Killing for Culture: An Illustrated History of Death Film from Mondo to Snuff
- First edition (1994)
- Author: David Kerekes, David Slater
- Language: English
- Series: Creation Cinema
- Subject: Film history, snuff film
- Publisher: Creation Books
- Publication date: 1994
- Publication place: United Kingdom
- Media type: Print (paperback)
- Pages: 284
- ISBN: 1-871592-20-8
- OCLC: 1015431001
- LC Class: PN1995.9.D37 K47 1995

= Killing for Culture =

1994 book by David Kerekes and David Slater

Killing for Culture: An Illustrated History of Death Film from Mondo to Snuff is a 1994 book by David Kerekes and David Slater as the first part in the Creation Cinema series and deals with death in film and media. It received a second edition in 2016 as Killing for Culture: From Edison to ISIS: A New History of Death on Film, published by Headpress.

== Background and publication history ==
Killing for Culture was authored by David Kerekes and David Slater, first published in 1994 by Creation Books. Creation Books was then a new publishing house, based in London, largely focused on shocking and transgressive topics. It was the first entry in their Creation Cinema series. The cover of the first edition features a severed head being displayed.

It received a second edition in 2016 as Killing for Culture: From Edison to ISIS: A New History of Death on Film, published by Headpress in London. This edition is updated with new inclusions on the internet's portrayals of violence.

As of 2024, it was set to be adapted into a documentary by Kier-La Janisse.

==Summary==
Killing for Culture is a look into death on film including mondo films and snuff films. It is divided into three sections, each with its own focus. The book contains several graphic photographs.

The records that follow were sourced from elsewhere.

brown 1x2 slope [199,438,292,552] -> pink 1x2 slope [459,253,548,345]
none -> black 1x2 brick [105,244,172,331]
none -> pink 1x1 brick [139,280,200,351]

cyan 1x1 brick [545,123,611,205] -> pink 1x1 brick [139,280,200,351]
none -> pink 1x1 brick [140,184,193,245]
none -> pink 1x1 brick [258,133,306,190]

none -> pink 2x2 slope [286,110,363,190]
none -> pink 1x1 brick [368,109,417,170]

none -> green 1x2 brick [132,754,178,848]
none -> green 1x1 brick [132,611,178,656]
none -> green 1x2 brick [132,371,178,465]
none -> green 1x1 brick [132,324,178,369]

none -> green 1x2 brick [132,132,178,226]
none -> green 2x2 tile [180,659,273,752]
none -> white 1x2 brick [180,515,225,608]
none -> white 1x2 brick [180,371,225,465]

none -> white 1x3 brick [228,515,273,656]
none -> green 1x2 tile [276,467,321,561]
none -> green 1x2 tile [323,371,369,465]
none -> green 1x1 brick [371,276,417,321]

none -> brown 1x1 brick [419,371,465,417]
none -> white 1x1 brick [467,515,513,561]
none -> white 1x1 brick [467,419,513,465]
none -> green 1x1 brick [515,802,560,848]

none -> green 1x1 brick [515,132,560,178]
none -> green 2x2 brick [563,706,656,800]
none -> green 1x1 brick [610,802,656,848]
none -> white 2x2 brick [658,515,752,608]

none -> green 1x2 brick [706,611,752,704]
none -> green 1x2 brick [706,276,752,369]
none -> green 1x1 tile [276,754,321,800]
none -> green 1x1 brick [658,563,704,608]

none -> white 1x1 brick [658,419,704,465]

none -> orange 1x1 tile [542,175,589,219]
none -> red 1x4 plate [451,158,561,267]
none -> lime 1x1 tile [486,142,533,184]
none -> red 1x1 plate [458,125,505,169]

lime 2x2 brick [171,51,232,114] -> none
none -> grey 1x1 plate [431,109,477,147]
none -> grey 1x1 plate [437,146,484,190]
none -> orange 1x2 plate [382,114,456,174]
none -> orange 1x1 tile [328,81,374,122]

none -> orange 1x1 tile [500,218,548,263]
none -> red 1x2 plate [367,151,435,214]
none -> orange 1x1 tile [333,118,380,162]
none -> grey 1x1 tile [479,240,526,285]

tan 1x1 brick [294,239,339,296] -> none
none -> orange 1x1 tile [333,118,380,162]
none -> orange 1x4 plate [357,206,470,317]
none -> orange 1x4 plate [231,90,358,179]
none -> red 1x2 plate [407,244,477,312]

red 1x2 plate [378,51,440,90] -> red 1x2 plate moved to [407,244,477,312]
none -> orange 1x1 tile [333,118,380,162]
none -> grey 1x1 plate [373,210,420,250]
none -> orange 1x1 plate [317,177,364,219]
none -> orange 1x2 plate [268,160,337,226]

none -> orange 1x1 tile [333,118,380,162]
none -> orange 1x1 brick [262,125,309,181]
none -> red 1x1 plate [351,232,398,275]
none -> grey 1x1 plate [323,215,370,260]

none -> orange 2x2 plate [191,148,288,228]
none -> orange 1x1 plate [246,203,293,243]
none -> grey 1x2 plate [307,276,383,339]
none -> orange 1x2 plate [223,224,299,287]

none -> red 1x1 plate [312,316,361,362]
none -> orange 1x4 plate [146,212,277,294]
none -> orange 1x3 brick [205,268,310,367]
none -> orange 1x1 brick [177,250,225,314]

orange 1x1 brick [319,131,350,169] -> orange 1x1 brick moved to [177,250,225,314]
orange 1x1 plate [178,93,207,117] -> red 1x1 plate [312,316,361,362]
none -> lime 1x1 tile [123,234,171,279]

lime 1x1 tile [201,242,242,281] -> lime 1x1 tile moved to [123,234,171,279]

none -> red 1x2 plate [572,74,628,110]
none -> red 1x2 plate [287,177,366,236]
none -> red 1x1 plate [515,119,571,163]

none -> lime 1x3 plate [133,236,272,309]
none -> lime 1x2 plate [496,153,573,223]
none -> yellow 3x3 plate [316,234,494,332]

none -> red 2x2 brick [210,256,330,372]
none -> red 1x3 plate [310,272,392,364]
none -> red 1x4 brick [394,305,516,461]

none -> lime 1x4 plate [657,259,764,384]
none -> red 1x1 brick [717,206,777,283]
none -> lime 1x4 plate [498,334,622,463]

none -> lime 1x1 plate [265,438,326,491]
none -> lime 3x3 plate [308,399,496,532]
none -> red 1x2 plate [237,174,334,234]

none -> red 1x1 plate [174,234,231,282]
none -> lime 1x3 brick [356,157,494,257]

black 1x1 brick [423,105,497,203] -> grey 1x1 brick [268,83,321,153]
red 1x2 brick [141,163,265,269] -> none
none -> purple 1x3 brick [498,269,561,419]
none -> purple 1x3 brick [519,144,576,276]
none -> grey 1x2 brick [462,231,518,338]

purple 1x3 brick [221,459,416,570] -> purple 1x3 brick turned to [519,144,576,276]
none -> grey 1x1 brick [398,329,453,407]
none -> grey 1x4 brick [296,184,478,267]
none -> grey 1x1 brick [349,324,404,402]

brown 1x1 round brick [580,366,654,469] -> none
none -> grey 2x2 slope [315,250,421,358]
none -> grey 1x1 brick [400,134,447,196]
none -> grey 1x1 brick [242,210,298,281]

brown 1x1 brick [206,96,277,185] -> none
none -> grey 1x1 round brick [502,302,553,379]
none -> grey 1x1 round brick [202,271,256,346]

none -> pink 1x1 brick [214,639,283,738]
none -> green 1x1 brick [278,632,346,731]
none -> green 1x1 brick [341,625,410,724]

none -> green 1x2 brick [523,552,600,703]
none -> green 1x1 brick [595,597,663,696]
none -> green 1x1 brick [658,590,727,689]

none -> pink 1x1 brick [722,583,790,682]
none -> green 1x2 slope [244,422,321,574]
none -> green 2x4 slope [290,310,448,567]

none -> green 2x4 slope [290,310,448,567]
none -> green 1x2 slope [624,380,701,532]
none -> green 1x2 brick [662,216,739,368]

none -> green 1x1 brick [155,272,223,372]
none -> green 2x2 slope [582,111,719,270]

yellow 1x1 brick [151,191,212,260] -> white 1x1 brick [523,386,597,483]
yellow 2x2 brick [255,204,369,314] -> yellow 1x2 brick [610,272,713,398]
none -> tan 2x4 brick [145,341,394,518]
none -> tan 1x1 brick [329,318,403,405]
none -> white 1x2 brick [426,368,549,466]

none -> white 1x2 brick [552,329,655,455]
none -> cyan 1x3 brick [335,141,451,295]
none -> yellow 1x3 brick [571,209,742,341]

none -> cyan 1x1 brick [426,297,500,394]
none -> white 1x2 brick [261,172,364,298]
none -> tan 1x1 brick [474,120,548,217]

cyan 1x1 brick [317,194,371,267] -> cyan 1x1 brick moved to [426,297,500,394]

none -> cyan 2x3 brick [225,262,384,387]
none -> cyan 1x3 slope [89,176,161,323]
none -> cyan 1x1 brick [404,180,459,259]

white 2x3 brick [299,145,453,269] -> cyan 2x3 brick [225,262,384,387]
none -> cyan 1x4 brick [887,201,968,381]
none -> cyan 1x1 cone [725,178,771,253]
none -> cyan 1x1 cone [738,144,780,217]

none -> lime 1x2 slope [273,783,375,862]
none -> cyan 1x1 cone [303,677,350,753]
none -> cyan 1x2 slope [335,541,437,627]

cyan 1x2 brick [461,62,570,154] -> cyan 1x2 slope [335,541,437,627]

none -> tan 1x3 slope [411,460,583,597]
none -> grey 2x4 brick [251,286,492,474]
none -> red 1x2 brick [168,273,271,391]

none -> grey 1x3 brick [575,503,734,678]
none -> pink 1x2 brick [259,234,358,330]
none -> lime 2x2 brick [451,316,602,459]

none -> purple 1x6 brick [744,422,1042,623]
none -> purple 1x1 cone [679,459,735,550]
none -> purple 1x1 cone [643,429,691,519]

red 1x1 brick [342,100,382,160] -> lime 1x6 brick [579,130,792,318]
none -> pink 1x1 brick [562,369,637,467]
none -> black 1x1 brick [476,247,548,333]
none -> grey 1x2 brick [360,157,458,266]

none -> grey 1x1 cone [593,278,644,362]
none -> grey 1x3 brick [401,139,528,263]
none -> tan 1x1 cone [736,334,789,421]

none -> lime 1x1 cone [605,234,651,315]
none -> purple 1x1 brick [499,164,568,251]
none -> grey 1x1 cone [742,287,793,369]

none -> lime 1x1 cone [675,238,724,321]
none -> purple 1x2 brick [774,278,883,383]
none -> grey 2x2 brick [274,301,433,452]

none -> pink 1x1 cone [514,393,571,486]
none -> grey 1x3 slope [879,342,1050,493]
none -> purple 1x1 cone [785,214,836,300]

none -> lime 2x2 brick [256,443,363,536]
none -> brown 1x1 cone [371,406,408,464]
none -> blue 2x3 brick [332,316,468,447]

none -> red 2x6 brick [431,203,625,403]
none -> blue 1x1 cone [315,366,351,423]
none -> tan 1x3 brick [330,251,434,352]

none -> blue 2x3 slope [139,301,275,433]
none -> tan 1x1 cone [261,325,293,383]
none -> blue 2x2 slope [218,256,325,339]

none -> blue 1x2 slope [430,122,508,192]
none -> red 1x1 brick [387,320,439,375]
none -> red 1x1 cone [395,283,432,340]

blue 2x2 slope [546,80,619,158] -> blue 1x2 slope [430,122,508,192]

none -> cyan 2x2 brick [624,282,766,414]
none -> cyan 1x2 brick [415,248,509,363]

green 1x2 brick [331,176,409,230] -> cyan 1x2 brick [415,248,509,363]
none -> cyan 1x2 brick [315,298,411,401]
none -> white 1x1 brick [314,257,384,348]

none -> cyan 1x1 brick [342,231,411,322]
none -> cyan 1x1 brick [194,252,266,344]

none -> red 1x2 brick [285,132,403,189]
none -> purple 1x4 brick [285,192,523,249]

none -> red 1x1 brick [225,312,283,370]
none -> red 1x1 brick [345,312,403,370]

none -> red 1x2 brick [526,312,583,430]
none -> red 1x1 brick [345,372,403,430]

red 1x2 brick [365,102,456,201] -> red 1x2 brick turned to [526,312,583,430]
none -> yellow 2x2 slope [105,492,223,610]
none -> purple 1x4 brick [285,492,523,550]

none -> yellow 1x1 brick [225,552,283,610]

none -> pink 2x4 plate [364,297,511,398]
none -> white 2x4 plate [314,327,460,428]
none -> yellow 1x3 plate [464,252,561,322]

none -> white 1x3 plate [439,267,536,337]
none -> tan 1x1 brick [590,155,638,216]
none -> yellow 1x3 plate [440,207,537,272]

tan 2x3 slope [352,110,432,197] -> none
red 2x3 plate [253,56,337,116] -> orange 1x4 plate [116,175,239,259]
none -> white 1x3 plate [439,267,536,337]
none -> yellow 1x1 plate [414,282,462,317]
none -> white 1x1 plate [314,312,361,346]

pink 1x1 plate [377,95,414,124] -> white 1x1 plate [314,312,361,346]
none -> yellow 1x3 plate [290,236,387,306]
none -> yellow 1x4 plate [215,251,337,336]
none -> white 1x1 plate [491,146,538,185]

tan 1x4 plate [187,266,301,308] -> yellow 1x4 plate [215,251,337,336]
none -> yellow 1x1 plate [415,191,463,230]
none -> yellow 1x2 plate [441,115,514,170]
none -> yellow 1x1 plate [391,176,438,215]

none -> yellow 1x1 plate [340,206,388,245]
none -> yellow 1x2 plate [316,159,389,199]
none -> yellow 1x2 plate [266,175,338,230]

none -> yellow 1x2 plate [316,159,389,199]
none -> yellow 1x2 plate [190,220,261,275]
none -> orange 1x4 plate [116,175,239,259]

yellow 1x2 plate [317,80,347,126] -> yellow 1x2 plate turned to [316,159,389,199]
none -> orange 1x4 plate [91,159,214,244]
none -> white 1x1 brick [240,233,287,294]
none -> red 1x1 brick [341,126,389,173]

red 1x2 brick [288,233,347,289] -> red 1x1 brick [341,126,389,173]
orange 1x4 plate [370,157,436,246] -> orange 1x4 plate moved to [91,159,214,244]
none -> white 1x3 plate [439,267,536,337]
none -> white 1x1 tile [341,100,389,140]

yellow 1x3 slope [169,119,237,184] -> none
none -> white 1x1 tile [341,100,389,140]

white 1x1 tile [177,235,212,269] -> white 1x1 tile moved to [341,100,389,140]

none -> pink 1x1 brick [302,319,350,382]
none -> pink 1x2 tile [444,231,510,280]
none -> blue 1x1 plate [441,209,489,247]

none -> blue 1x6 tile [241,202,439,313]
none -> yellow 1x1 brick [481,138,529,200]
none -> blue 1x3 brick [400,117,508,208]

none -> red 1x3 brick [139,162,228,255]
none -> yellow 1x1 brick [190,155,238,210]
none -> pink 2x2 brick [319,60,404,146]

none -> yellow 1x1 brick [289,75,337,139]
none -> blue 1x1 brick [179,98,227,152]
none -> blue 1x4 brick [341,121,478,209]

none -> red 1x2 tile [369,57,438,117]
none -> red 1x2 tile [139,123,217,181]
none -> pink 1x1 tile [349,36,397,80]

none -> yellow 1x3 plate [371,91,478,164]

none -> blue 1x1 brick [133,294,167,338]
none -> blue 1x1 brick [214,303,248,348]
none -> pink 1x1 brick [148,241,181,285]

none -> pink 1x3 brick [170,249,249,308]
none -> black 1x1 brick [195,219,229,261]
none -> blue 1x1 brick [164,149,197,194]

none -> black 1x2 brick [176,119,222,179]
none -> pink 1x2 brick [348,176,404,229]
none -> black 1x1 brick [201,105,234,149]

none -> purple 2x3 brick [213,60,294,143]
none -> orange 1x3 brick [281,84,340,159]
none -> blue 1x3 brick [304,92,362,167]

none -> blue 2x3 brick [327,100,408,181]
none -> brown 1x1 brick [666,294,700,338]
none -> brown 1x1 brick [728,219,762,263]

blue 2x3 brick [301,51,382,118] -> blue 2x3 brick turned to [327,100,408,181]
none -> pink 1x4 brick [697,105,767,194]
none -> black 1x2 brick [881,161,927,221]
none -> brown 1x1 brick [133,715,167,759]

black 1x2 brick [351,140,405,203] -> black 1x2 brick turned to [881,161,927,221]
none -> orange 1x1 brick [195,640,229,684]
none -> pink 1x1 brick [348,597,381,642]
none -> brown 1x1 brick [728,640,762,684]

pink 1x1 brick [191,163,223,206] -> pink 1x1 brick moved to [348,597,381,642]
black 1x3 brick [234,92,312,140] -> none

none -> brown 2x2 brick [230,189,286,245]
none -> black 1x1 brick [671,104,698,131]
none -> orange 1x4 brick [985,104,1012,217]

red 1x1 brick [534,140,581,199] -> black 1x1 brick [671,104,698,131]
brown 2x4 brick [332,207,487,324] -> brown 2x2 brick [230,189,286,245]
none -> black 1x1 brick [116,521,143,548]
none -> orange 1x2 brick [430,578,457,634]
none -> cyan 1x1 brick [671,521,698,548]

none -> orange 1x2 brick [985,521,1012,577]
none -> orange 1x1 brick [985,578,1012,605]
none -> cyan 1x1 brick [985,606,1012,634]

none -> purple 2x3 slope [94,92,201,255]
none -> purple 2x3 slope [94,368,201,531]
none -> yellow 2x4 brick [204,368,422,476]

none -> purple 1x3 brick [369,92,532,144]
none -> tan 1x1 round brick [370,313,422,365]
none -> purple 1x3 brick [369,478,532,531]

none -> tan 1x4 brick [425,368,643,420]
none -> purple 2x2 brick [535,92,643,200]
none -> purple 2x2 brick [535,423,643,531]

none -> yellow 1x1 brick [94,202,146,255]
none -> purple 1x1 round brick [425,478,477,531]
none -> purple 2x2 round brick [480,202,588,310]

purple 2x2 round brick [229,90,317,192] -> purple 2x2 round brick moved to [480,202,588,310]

This section deals with snuff films as seen in fictional movies. It starts with a chapter on the infamous 1976 film Snuff. Made by husband-and-wife team Michael Findlay and Roberta Findlay in 1971, it was left unreleased until 1976 when Allan Shackleton added a new ending, a scene depicting what was supposed to be the film crew for the preceding movie murdering one of the actresses. Shackleton marketed the film as authentic snuff and the film was a huge hit.

The second chapter starts with an examination of Michael Powell's 1960 Peeping Tom. The film follows the exploits of a photographer, who in his spare time kills women while filming them. Considered obscene and depraved, even with its lack of nudity or blood, the film ruined Powell's otherwise good career. The next film looked at in this chapter is Joe D'Amato's 1976 film Emanuelle in America, part of the Black Emanuelle series. Emanuelle, played by Laura Gemser, is a photographer and journalist who investigates a snuff film and gets a little too close to the truth.

The second section of the book covered mondo films, a series of exploitation "shockumentaries" that presented "actual" footage of deviant sexual activities or death. Many scenes in these films, while represented as real, were fake.

The third section of the book discusses actual deaths caught on film, as presented through the media. One of the main subjects of the section was the televised suicide of Pennsylvania treasurer R. Budd Dwyer.

== Reception ==
IGN described it as "the definitive book on truly transgressive cinema", while The Guardian called it "the snuff-movie bible". The Times found its combination of "lofty academic analysis" to be "somewhat difficult to square" with the horror of its subject matter, even if the book was primarily critical. A 2017 analysis from scholar Bernice M. Murphy considered it "the seminal history of death on film".